Most drivers in the past few months will have experienced the bone-jarring thud as their car hits a pothole.
It’s bad enough during the day, but at night on unlit roads hitting the deeper ones at speed has the same shocking effect as a minor collision.
And once you have recovered from the body-juddering experience there’s the potential damage to tyres, wheels and suspension with which to deal.
So Hampshire County Council deserves credit for getting its act together so speedily after the autumn and winter floods which have wrecked our roads.
Its 80 gangs of pothole busters are working day and night to restore equilibrium to our motoring.

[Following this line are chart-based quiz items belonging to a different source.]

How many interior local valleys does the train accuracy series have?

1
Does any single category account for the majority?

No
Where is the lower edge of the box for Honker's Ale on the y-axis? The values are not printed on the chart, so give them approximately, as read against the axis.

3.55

We remember clearly the last time we endured a winter of shocking weather – that time of snow and ice – and the lack of urgency shown by county hall to fix the holes.
Obviously lessons have been learned, not only by the Winchester-based authority but also by a government stung into financial action because the entire country has been left with a road system akin to a nationwide-sized slice of Gruyère cheese.
Memories are quick to fade, especially given the sparkling spring weather of the past fortnight or so.
However, surely nobody will ever forget the 2013/14 winter which brought the heaviest rainfall for 250 years. Certainly not those who live at Hambledon.
Councillor Sean Woodward, Hampshire’s councillor in charge of transport, says: ‘We have had the worst damage the county council has ever seen. It looks after 5,200 miles of roads, many of which are country lanes and weren’t built to withstand such weather. ’
The cost of the floods to roads and flood defences in Hampshire is about £63m. The government has stumped up £11.5m so far.
We can only hope it keeps its word and comes up with another £25m just to fix the roads.
Meanwhile, we’re having to get used to two new words in the lexicon of roads maintenance.
They are ‘jetpatcher’ and ‘multihog’.
Look out for them for they’re coming to a hole near you. Soon.